Çocuğun az yediği yargısına varabilmek için kesin bir takım tanımlar mevcut değildir. Gıda alımıyla ilgili verilerdense yetişkinin çocuğun gerçek ihtiyaçlarıyla ilgili izlenimi söz konusudur. Bunlarda genellikle ağırlık ve boydaki artışla pozitif ilişkili olan verilerle çatışma içindedirler.
Bir yaşına kadar fazla beslenmiş olan çocuk(nadir olmayan bir durumdur), bunun sonucu olarak iki yaşında daha az yeme eğilimi içine girer.
Heyecanlı ve kaygılı geçiş dönemleri geçici olarak yemeği reddetme biçimine dönüşme eğilimindedir. Sütten kesme sürecinde bebekler üzerinde yapılan çalışmalar açıkça gösteriyor ki, çeşitli gıdalarla karşılaşan çocuk, birkaç gün içinde kendi damak zevkine göre, neticede yine dengeli ve ihtiyaçlarına uygun bir beslenme biçimi seçiyor. Bu, bebeğin doğal olarak kendi metabolizmasını düzenleyebilme kapasitesine güvenmesinin önemini vurgulamak açısından bir diğer doğrulayıcı göstergedir.
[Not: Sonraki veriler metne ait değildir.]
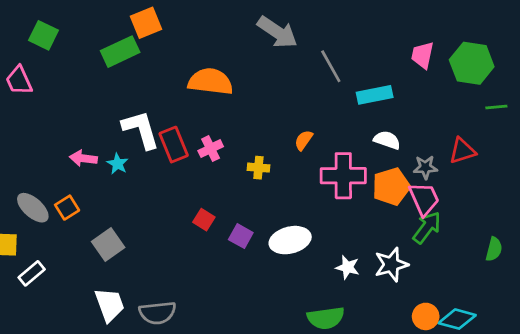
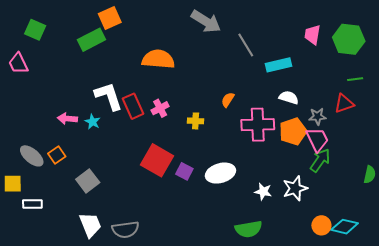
green line: (496, 107) -> (355, 79), moved
red square: (204, 220) -> (157, 160), size x2.0
white rectangle: (32, 273) -> (32, 204), turned 42

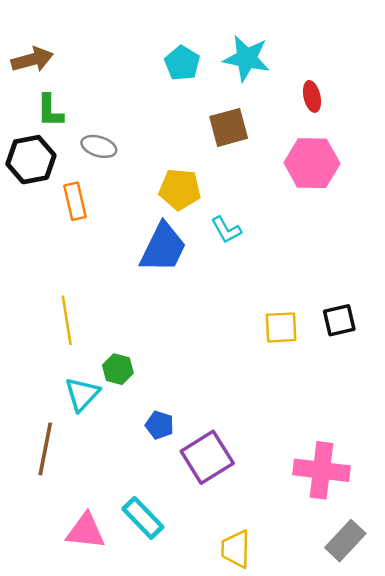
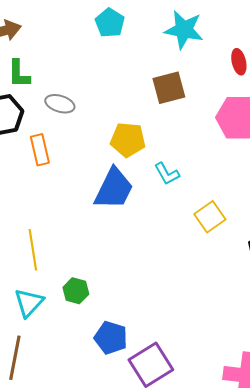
cyan pentagon: (182, 63) -> (110, 23), moved
yellow square: (281, 327) -> (210, 217), moved, turned -32
cyan triangle: (82, 394) -> (29, 303), moved
blue pentagon: (160, 425) -> (111, 338), size x1.4

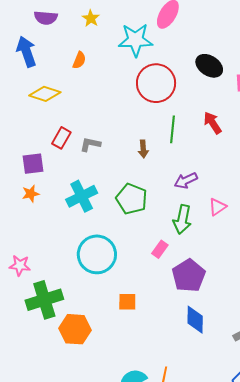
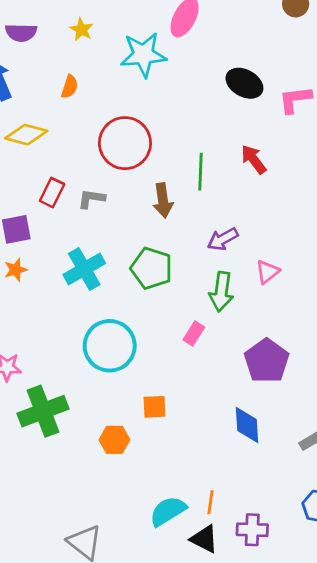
red circle: (156, 83) -> (125, 143), moved
brown arrow: (143, 149) -> (163, 200), size x1.4
purple pentagon: (189, 276) -> (267, 361), moved
orange hexagon: (75, 329) -> (114, 440), moved, size x0.7

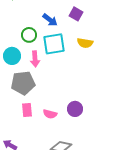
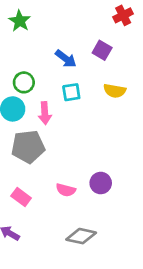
green circle: (29, 35) -> (24, 82), moved
cyan square: (54, 44) -> (71, 92), size x0.6
pink rectangle: (27, 110) -> (21, 197), moved, turned -48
Çocukları gereğinden fazla besleme isteği,kendi çocuğunun görüntüsünü reklamlarda görülen tombul çocuklara benzetme ihtiyacından ileri geliyor olabilir. Yetişkinlerdeki güzellik kalıplarının aksine, infant (doğumdan 12 aya kadar olan dönem) güzellik modeli büyük çoğunlukla basında "tombul" bir bebek modeli olarak (elbette obez değil) yansıtılıyor.
Günün büyük kısmı boyunca oynayan, aktif kalan bir çocuk kesinlikle ihtiyacını giderecek enerjiyi almıştır.